“For now we see in a mirror, dimly, but then we will see face to face. Now I know only in part; then I will know fully, even as I have been fully known. And now faith, hope, and love abide, these three; and the greatest of these is love.”
1 Corinthians 13: 12-13
I can distinctly recall the moment when I first realized how my main character, Lady Isabelle – who is also known as Isa – would be affected by the character trait that most strongly defines her; mysticism. It was while I was a passenger on a road trip to Santa Barbara from San Francisco along route 101, historically known as El Camino Real, or The Royal Road, a route that once connected the Missions of central and southern California. I had made the journey many times before and was familiar with the changes in scenery that would pass before my eyes; the high-tech suburban jungle of Silicon Valley giving away to the fertile agricultural lands of Steinbeck’s hometown in Salinas; long desolate stretches where at one point the landscape is dotted with pumpjacks bobbing their heads up and down like giant iron grasshoppers, the steady rotation of their counterweights extracting oil and gas from far beneath the barren surface of the earth; further south at Pismo Beach the Pacific Ocean almost kisses the highway before the route once again turns inland and the sea disappears from view until the reaching the outskirts of Santa Barbara. It is just long enough to allow driver and passenger alike to find moments of solemnity and quiet. On this particular journey it revealed a whole new way for me to think about my series and the defining attribute of my main character.
Along the drive I settled into research on a topic that had long fascinated me, the Holy Shroud of Turin. One of the books I brought featured the writings of four female mystics, each of whom had experienced visions of the Passion of Christ and the subsequent anointing of his body according to Jewish custom, including the way the cloth was placed over his body once he had been taken down from the cross: St Bridget of Sweden, Venerable Maria d’Agreda, Anne Catherine Emmerich and Teresa Neumann. Mysticism was still a new concept to me and I was curious to learn what these women had claimed to have seen. Doubts of all kinds hung heavily in my mind. Yet from reading their accounts of what they witnessed, mostly filled with the graphic details of the scourging of Jesus, his physical torture carried out by his executioners, his captors mocking and spitting on him, for the first time I felt my own sense of his personal pain and suffering. I began to understand what my character Lady Isabelle would feel as she witnessed the worsening madness of her friend and chaplain Père Charles.
In Queen of Heaven the Virgin Mary plays an influential role in the growth and development of Isa.
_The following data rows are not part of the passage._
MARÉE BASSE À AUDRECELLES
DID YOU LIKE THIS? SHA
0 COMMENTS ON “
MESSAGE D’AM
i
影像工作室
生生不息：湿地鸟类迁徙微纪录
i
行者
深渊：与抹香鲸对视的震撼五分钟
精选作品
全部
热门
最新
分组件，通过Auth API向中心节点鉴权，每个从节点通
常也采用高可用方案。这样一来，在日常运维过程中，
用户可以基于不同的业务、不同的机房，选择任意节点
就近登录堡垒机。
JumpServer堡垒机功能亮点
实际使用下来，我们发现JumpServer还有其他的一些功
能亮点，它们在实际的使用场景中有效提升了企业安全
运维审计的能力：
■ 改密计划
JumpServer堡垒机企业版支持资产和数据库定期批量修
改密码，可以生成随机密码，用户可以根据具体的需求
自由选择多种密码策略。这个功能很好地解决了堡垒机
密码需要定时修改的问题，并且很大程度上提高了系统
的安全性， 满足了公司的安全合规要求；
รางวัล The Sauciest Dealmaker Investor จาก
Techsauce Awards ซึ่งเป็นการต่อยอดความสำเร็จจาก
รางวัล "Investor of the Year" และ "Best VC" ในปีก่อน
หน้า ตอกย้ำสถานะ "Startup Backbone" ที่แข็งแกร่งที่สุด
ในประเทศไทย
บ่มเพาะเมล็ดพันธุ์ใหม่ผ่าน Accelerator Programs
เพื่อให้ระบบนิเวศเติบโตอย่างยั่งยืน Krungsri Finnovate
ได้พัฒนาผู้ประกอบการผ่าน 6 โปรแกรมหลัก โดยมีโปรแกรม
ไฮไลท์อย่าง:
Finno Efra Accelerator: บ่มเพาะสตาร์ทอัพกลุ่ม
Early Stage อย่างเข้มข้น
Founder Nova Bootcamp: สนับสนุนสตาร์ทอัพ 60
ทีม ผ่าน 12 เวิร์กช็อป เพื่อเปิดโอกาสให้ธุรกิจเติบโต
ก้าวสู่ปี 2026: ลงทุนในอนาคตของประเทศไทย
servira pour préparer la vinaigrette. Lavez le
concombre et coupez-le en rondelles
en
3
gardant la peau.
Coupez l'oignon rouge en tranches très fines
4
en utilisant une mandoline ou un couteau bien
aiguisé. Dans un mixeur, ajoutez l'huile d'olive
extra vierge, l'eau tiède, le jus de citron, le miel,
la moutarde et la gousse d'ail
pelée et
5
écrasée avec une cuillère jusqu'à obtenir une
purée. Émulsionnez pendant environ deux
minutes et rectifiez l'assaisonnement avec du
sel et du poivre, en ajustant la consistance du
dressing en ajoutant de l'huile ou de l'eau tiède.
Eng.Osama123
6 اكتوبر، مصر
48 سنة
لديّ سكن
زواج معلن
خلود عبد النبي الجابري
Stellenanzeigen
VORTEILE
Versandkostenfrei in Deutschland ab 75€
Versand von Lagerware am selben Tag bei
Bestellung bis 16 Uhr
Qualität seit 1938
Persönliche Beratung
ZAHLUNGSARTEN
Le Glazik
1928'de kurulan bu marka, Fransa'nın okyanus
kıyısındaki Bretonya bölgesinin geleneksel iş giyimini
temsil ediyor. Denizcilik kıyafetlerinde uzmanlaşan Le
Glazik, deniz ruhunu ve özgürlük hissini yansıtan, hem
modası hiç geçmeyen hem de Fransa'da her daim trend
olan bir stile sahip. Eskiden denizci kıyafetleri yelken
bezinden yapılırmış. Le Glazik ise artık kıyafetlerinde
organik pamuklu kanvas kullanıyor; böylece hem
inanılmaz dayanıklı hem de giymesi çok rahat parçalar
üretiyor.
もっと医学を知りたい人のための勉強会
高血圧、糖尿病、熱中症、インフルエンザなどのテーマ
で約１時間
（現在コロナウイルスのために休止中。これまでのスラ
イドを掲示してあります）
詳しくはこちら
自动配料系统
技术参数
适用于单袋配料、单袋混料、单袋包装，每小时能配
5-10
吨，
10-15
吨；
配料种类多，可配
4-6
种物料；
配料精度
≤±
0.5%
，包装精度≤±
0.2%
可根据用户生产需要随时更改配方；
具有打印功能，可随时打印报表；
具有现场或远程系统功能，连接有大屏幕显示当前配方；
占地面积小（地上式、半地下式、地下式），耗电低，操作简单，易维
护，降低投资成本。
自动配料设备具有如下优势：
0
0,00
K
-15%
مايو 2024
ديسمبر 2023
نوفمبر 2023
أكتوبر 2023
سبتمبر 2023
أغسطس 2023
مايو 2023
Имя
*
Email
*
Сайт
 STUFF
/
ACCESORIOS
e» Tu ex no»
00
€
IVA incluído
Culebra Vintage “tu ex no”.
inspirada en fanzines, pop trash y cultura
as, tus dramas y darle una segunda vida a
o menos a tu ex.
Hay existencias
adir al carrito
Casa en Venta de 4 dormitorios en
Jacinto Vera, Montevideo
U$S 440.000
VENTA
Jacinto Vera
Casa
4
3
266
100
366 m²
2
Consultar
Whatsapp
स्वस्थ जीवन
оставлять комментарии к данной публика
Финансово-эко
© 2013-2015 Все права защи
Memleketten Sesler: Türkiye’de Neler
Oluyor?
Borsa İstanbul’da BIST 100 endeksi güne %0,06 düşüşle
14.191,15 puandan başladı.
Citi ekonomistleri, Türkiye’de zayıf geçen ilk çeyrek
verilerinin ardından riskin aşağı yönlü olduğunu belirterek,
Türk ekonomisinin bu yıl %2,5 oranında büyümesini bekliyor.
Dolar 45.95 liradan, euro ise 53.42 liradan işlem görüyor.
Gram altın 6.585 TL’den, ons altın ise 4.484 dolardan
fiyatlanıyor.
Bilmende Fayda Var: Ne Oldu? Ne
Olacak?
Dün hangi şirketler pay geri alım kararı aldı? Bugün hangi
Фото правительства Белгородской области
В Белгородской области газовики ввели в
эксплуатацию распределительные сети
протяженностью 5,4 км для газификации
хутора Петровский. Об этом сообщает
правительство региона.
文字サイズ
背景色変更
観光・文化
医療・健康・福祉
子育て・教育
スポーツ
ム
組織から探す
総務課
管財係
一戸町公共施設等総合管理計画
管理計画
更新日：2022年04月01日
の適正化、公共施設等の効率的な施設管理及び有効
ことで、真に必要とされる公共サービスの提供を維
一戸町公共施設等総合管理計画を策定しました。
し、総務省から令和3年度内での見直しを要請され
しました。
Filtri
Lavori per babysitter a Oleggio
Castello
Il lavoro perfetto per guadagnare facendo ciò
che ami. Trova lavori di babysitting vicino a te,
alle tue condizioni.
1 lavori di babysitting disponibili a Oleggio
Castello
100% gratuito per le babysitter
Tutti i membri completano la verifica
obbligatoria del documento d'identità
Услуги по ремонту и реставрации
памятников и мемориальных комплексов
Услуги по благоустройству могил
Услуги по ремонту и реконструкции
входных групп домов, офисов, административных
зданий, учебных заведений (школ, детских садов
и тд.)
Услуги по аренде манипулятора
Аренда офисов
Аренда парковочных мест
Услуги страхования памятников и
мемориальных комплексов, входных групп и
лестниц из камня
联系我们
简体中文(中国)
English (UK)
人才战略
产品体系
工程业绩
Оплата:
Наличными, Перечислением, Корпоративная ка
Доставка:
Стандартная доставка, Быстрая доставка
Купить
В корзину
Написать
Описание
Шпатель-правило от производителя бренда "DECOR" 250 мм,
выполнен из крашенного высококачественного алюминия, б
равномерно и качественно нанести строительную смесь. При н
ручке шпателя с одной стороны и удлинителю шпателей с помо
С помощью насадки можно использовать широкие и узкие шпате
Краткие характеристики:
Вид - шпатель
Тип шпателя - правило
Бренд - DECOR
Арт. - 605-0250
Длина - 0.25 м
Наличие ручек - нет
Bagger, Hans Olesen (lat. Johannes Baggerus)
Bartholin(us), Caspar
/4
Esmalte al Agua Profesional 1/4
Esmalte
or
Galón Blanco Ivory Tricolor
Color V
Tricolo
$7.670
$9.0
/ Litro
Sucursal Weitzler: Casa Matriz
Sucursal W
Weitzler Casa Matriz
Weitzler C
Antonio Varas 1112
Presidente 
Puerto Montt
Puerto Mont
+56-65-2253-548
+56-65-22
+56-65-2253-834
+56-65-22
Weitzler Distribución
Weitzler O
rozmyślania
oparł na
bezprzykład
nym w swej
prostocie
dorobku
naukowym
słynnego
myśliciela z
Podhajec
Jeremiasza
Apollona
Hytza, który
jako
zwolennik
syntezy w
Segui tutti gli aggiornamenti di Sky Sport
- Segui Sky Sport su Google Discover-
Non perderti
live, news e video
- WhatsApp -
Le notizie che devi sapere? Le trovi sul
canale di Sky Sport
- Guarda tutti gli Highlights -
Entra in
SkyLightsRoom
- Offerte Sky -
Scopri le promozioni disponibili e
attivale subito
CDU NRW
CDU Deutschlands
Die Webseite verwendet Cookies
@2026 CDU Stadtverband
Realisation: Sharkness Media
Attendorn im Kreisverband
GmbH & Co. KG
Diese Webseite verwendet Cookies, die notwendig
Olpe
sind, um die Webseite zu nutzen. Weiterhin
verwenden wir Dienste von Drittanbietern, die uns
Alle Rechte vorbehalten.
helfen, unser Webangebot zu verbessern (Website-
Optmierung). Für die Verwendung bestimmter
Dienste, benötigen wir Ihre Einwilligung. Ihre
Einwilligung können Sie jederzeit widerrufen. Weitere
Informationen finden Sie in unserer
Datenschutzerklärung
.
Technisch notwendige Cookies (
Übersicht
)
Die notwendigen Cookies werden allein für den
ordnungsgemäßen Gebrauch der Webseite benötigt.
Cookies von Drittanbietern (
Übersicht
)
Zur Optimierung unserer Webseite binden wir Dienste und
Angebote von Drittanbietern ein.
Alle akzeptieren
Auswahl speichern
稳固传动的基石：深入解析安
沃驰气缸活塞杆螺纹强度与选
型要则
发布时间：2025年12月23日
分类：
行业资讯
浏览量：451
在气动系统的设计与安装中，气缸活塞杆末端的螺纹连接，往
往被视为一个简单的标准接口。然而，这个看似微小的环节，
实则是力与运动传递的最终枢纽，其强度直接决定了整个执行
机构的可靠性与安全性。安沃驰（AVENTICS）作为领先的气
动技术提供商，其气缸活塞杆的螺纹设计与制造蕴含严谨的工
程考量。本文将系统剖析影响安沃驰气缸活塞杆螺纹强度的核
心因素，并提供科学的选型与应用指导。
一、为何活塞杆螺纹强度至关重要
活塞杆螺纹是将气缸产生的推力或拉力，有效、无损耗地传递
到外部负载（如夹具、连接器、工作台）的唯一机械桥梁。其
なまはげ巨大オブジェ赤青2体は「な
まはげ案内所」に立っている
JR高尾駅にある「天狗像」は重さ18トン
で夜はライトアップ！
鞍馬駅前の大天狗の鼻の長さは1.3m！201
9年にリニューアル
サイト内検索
As a mother Mary has witnessed the unthinkable; from among the crowds of onlookers, she has only a brief exchange with her son along the road to Calvary as he is made to carry his cross to his place of execution. The four mystics recall this exact moment differently, but what struck me the most in all of their accounts is the deep loss and overwhelming anguish this moment presents for his mother Mary. She is powerless to stop the horrific abuse of her beloved and only son. How agonizing that must have been for her!
At the time of the publication of Queen of Heaven the world has recently watched as Afghanistan fell to the Taliban. The stories of unimaginable human suffering continue to be told, and in particular, those of the lives of women who have been left behind. And with climate change and toll of global warming looming over their country, there is an urgent and great need to do something to step in and prevent an even worse humanitarian crisis from unfolding. When I think of the themes that are raised in the second book, I am reminded of the adversity that so much of humanity still bears. And I am reminded of what the mystics saw in their visions of the Way of the Cross. When everything else is stripped away, only their faith remains.
In Queen of Heaven it is Mary’s voice that Isa will hear as the voice of God. It is Mary’s experiences of losing her son in the most heinous and cruel form of death that will affect Isa in her visions. Lady Isabelle, too, is witness to the presence of Christ both physically and as a prophecy in her life. And above all, Isa carries the Marian spirit in her heart as she must make decisions that affect those whom she has been given charge to care for.
I have attempted to give readers a glimpse of the Divine in my second book. In book one, The Templar’s Garden, Lady Isabelle’s character was heralded as authentic. It is my hope that the reader will find her credibility has deepened in Queen of Heaven, and that the visions she describes are ones that will prove relatable for a fifteenth-century mystic and those living in the world today.